The USA Today/CNN daily tracking poll shows the President at 52 per cent and Mr Dole at 35 per cent, virtually the same as when the poll began on September 5th. The Reform Party candidate, Mr Ross Perot, is at 8 per cent - well below the 19 per cent he reached in the 1992 presidential elect ion.

Mr Perot has joined Mr Dole in attacking Mr Clinton on the so called "ethical" issues, saying: "You should never let anybody be president of the United States who does not have a strong moral ethical base."

Mr Perot also gave Mr Dole a guarded endorsement when he said that if the electorate was limited to choosing between Mr Clinton and Mr Dole, it should choose the Republican challenger.

But Mr Perot, who has already rejected an appeal from the Dole campaign to stand down in favour of Mr Dole, continues to insist that he will stay in the race.

President Clinton appears so sure of re election next Tuesday that he is campaigning in states like Virginia where a Democrat has not won for over 30 years. He is also continuing to act presidential and appeal to women voters by approving a further $30 million for research into breast cancer.
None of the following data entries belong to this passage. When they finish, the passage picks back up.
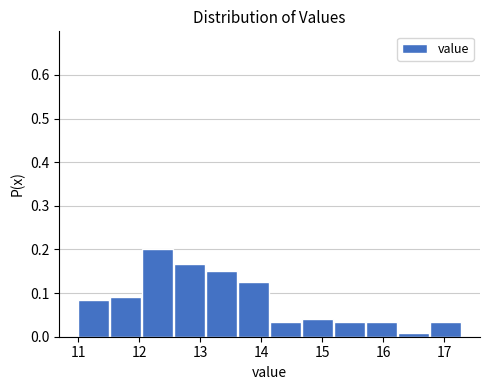

Reading left to right, transcribe this chart: for each bar, give the range it covers on the x-axis and its height. Neither the bar edges nor the heights are printed on the chart, so give them approximately, as read against the axes.

11.0 to 11.5: 0.08
11.5 to 12.1: 0.09
12.1 to 12.6: 0.20
12.6 to 13.1: 0.17
13.1 to 13.6: 0.15
13.6 to 14.2: 0.13
14.2 to 14.7: 0.03
14.7 to 15.2: 0.04
15.2 to 15.7: 0.03
15.7 to 16.3: 0.03
16.3 to 16.8: under 0.01
16.8 to 17.3: 0.03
Mr Clinton yesterday announced that the budget deficit under his presidency has sunk to $107 billion or the lowest figure in 22 years when inflation is taken into account.

He has warned voters that Mr Dole's proposed IS per cent across the board tax cut would "blow a hole" in the plan to eliminate the deficit by 2002.

Campaigning in California where he says he can win its 54 electoral college votes, Mr Dole stepped up his personal attacks on President Clinton accusing him of turning the White House into "an animal house". He said that the Clintons "fail in every test" as guardians of the public trust.

Mr Dole has also been scolding the media for what he claims is their failure to investigate the recent revelations about improper fundraising by the Democrats. He apparently ignores the fact that these revelations were first uncovered by the media.

Mr Dole has been particularly scathing of the New York Times, which has now formally endorsed President Clinton for re election in a lengthy editorial as "the best candidate in the field and in the belief that because he has grown in the job he can build on the successes of his first term while correcting its defects".